I do like the odd Chinese cheapo. This came today, about the price of three packets of fags including post etc. 35mm without crown, 35 jewel rudimentary movement, quick set day/date, manual and auto wind, non hacking. Obviously disposable if anything goes wrong, but I've got a few manual Shanghai watches, and not had any issues to date.


----------



## NOTSHARP (May 2, 2018)

That is nice, WRENCH. :thumbs_up: :biggrin:

Steve.


----------



## Always"watching" (Sep 21, 2013)

Gosh, I rather like that, and I like the price even more.


----------



## WRENCH (Jun 20, 2016)

Well, it's been on for five days, and everything is ok. Day and date change at the correct time, and the time keeping is within +5 seconds per 24 hours. I'm not doing a "Parnis" with it and justifying it as being as good as more expensive watches, it's not.

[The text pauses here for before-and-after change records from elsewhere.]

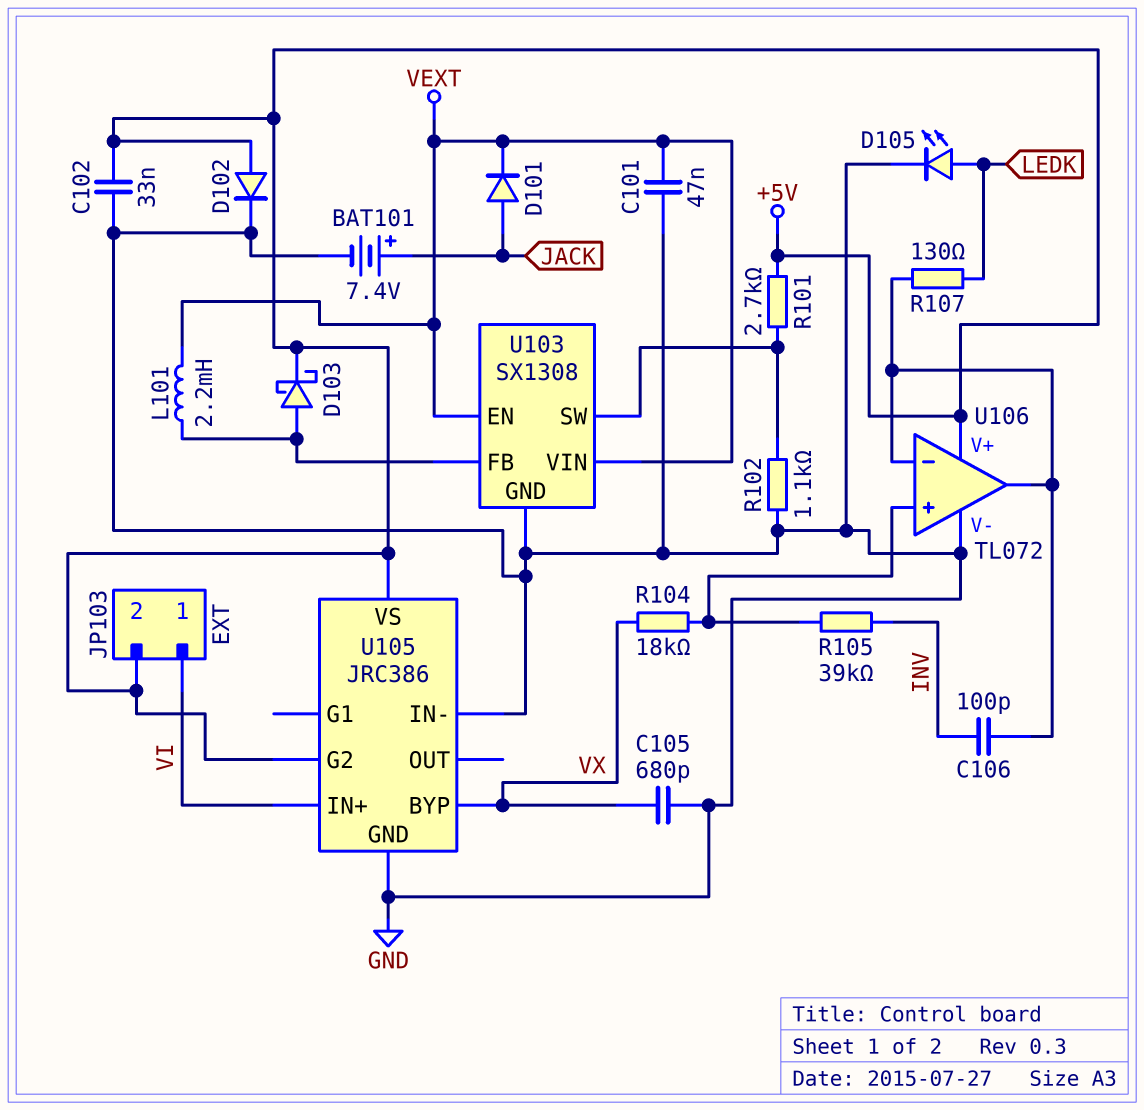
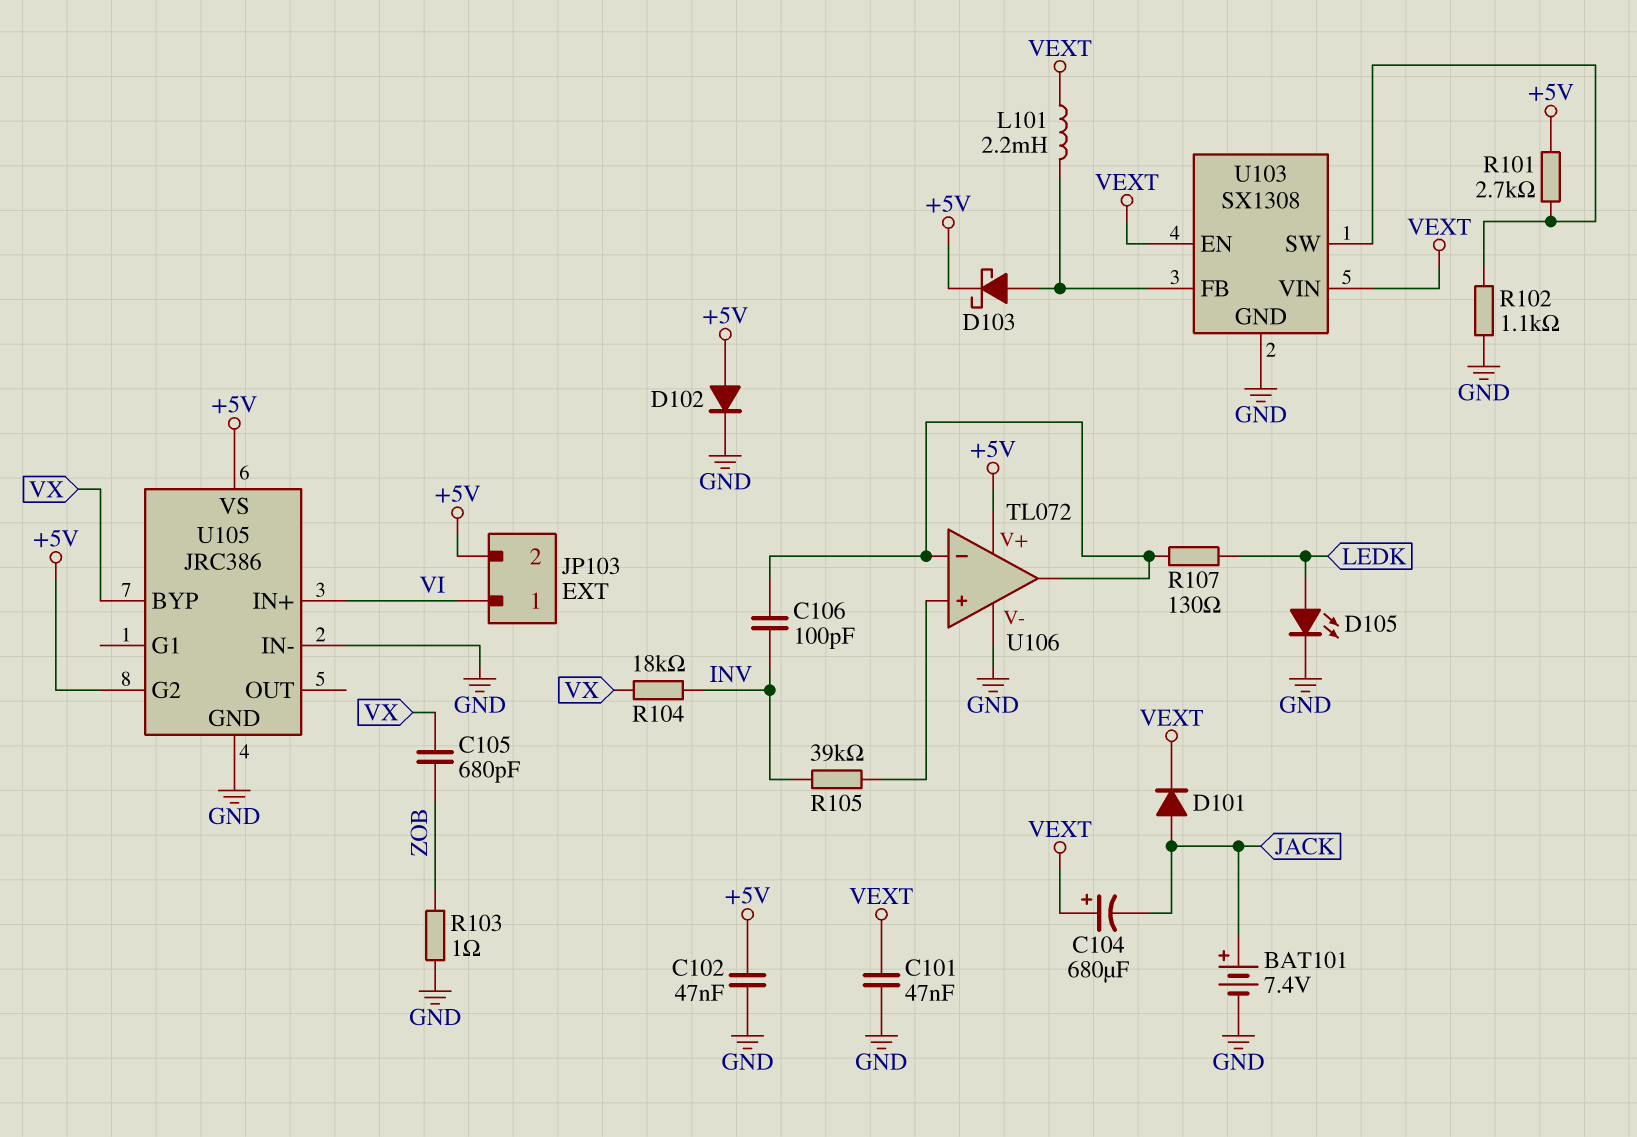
C102: 33nF (+5V, GND) -> 47nF (+5V, GND)
C104: none -> 680uF (plus VEXT, minus JACK)
C105: 680pF (GND, VX) -> 680pF (VX, ZOB)
R103: none -> 1 (GND, ZOB)
R104: 18k (U106/in+, VX) -> 18k (INV, VX)

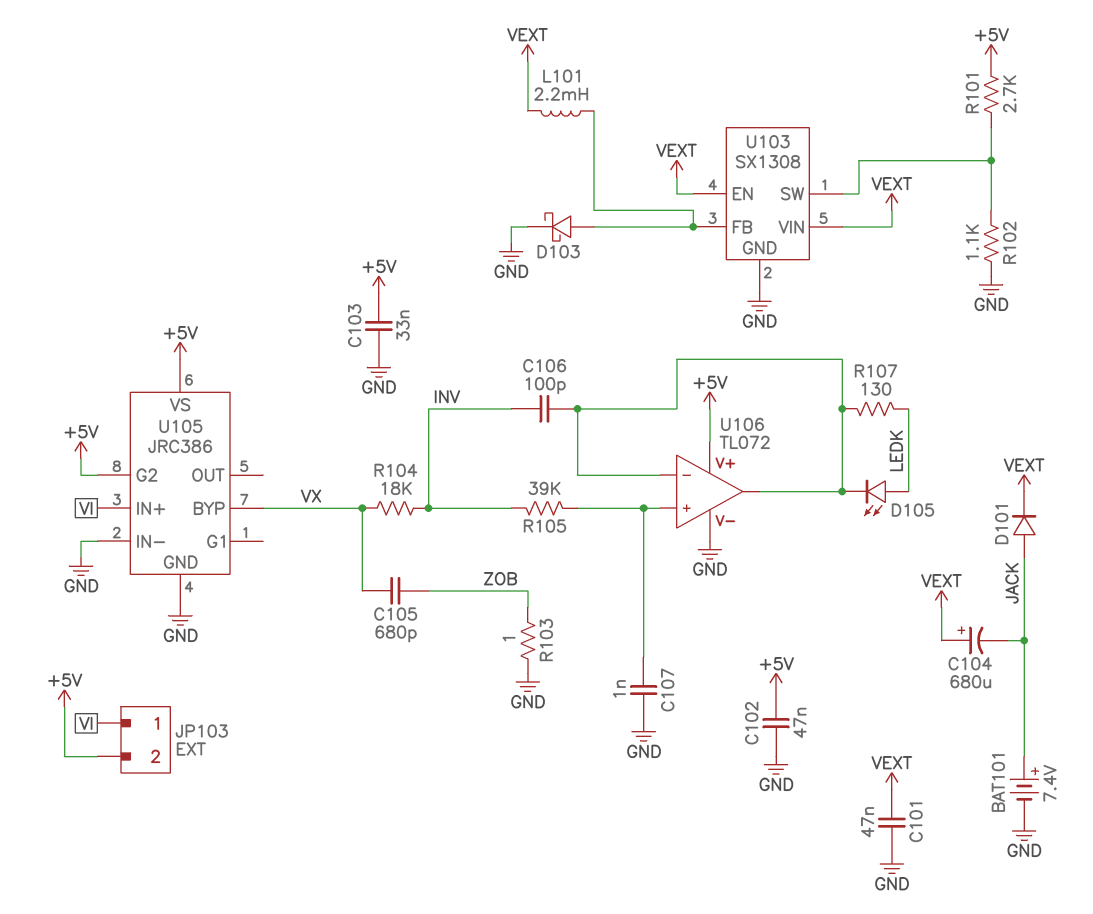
C103: none -> 33nF (+5V, GND)
C107: none -> 1nF (GND, U106/in+)
D102: diode (A +5V, K GND) -> none
D103: schottky (A U103/FB, K +5V) -> schottky (A U103/FB, K GND)
D105: LED (A LEDK, K GND) -> LED (A LEDK, K U106/in-)

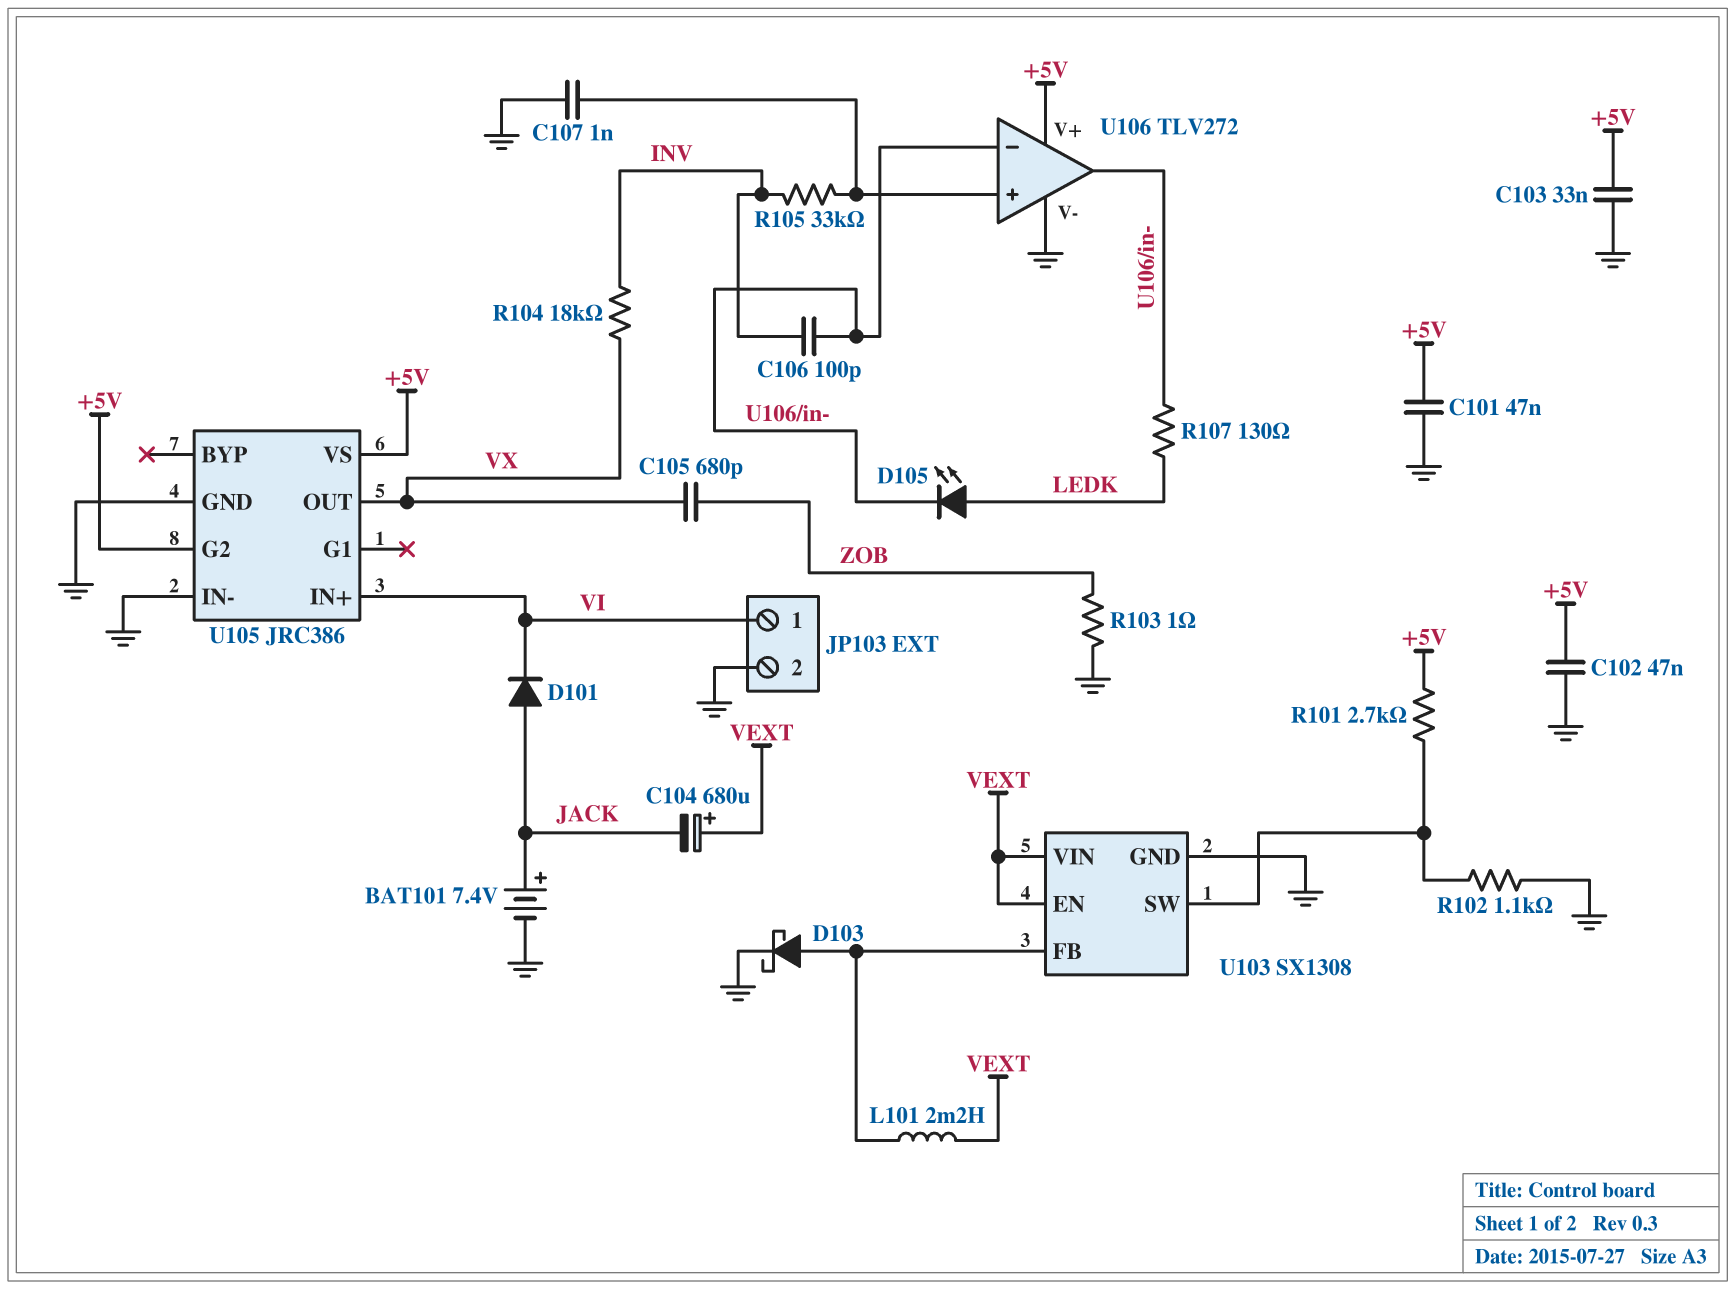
C101: 47nF (GND, VEXT) -> 47nF (+5V, GND)
D101: diode (A JACK, K VEXT) -> diode (A JACK, K VI)
JP103 pin 2: +5V -> GND
R105: 39k (INV, U106/in+) -> 33k (INV, U106/in+)
U105 pin BYP: VX -> none
U105 pin OUT: none -> VX
U106: TL072 -> TLV272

The movement is finished off pretty rough looking, and the dial is a basic printed affair, the lume isn't good and the strap might see the month out, the case is well enough finished, and the watch works fine, and it was bought as a bit of fun for not a lot of money, and I'm happy with that.


----------



## JoT (Aug 12, 2003)

I like it even though I don't know how much I would pay for three packet of fags :biggrin:


----------



## WRENCH (Jun 20, 2016)

JoT said:


> I like it even though I don't know how much I would pay for three packet of fags :biggrin:


 £36.15 for whatever my mates wife reeks.


----------